P.B. – Mas não o de desenvolver?

O.S.C. – Não totalmente. Nesse aspeto há, ainda, muito a fazer. As portas de esperança abertas com o 25 de Abril não foram integralmente concretizadas. Quando vejo um quinto da população em situação de pobreza, o desemprego acimo dos oito por cento, dez por cento de analfabetos, a corrupção… não posso estar satisfeito.

P.B. – Sente que Portugal reconheceu e reconhece o papel desempenhado pelos militares de Abril?

O.S.C – Aqueles que têm assumido responsabilidades políticas – Primeiros-Ministros, Presidentes da República – não deram ou dão mostras desse reconhecimento. Lembram-se de nós no 25 de Abril, mas, ao longo do ano, têm procurado esquecer-nos. Reparem que, logo após a revolução ter saído vitoriosa, demos o exemplo, distinguindo militares que lutaram contra o fascismo, como Humberto Delgado.

 

P.B. – Há alguma mágoa nas suas palavras…

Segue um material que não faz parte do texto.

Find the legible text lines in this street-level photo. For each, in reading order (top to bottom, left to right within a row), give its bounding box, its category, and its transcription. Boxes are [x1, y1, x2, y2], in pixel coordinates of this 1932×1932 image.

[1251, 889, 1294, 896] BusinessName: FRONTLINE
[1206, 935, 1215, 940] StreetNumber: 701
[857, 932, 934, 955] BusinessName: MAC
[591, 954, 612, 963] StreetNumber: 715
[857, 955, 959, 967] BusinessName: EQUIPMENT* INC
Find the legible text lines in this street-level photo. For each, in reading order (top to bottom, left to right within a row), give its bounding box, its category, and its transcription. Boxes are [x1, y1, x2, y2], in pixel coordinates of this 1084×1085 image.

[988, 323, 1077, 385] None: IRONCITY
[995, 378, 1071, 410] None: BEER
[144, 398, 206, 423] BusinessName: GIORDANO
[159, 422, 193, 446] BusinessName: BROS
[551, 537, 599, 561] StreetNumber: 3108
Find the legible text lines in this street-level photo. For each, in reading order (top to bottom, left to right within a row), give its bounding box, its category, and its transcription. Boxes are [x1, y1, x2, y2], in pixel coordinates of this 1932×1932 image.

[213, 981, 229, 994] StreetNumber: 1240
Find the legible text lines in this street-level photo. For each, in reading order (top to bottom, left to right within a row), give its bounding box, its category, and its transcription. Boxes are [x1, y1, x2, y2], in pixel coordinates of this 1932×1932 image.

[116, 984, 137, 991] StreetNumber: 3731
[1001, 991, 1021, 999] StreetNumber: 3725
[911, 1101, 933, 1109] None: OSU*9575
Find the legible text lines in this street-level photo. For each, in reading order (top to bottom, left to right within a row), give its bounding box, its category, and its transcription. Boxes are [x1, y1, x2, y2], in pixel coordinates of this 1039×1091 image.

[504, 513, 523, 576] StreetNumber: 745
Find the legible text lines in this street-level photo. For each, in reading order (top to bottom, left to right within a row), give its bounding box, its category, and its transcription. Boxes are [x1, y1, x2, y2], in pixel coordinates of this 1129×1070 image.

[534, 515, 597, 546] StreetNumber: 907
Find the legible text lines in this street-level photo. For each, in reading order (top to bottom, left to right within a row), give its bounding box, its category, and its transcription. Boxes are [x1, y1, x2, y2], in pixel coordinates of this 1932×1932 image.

O.S.C. – Arriscámos carreiras, famílias, as nossas vidas… O reconhecimento tem sido diminuto e extemporâneo. Não queríamos honrarias, apenas justiça. No dia 25 de Abril de 1974, quando chegou à Pontinha, Spínola abraçou-me e disse: “A Pátria está-vos agradecida”. Depois, muito ao seu estilo, virou-se para o Almeida Bruno dizendo-lhe que tomasse nota do nome de todos os oficiais para que fôssemos promovidos. Recusámos liminarmente, acrescentando que apenas pretendíamos o reconhecimento do povo. Levámos os ideais de Abril ao ponto de recusarmos promoções.

 

P.B. – Quem é, hoje, o cidadão Otelo Saraiva de Carvalho? O que o interessa? O que o motiva?

O.S.C – Mantenho-me equidistante da vida política ativa. Mas acompanho, estou informado…faço conferências, palestras, participo em debates, leio… Entre 1992 e 2003, empenhei-me numa pequena empresa que importava e exportava produtos de e para Angola, sobretudo bens alimentares e calçado. E tenho projetos para concretizar.

 

P.B. – Não os revela?

O.S.C. – Pretendo escrever as minhas memórias do PREC. Quero publicar um livro sobre esse período.